Recorded data:
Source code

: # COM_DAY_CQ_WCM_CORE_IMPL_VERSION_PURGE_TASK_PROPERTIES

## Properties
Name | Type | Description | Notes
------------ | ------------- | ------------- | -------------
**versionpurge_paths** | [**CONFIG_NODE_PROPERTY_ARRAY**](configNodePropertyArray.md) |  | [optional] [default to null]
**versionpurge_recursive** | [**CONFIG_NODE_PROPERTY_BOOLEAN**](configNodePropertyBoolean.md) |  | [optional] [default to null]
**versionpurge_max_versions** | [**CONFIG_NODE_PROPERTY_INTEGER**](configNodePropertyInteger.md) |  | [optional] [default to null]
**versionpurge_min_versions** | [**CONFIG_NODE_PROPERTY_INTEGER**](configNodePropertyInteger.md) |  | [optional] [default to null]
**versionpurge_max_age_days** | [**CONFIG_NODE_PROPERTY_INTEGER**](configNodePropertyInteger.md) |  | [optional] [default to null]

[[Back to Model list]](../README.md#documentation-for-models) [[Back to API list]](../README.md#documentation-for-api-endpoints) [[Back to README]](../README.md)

Work task:
Copy every line of the data that carries the word "null".

Response to the task:
**versionpurge_paths** | [**CONFIG_NODE_PROPERTY_ARRAY**](configNodePropertyArray.md) |  | [optional] [default to null]
**versionpurge_recursive** | [**CONFIG_NODE_PROPERTY_BOOLEAN**](configNodePropertyBoolean.md) |  | [optional] [default to null]
**versionpurge_max_versions** | [**CONFIG_NODE_PROPERTY_INTEGER**](configNodePropertyInteger.md) |  | [optional] [default to null]
**versionpurge_min_versions** | [**CONFIG_NODE_PROPERTY_INTEGER**](configNodePropertyInteger.md) |  | [optional] [default to null]
**versionpurge_max_age_days** | [**CONFIG_NODE_PROPERTY_INTEGER**](configNodePropertyInteger.md) |  | [optional] [default to null]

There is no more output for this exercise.